DATA FOR ANALYSIS:
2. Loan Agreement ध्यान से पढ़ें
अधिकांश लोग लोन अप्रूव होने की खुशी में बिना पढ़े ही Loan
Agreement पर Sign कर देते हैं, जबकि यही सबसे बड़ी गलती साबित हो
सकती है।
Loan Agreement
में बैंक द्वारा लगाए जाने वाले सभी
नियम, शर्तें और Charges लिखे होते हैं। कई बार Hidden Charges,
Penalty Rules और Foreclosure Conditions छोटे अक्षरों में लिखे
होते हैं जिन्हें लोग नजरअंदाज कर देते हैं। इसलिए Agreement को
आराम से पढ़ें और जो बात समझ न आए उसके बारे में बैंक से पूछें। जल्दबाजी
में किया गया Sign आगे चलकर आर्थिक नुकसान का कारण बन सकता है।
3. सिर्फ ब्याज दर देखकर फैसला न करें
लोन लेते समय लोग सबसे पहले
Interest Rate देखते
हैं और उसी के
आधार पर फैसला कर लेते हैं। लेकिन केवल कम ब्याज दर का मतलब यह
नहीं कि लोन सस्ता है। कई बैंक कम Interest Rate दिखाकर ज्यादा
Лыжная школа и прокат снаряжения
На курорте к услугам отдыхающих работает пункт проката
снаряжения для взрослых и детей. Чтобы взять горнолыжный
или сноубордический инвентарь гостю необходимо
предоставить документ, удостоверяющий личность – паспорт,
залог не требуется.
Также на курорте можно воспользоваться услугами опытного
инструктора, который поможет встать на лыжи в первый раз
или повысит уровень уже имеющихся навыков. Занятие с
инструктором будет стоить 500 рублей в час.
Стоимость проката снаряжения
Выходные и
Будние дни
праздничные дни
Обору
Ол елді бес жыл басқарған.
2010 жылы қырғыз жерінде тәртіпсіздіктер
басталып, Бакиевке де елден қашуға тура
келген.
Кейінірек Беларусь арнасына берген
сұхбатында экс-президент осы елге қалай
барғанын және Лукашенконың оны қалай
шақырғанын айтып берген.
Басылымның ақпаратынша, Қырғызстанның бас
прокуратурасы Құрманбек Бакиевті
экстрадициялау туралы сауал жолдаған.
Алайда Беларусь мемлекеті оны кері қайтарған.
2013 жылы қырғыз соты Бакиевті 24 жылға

DIRECTIVE:
In the records above, find each line that holds the word "курорте"; copy all such lines.

ANSWER BELOW:
На курорте к услугам отдыхающих работает пункт проката
Также на курорте можно воспользоваться услугами опытного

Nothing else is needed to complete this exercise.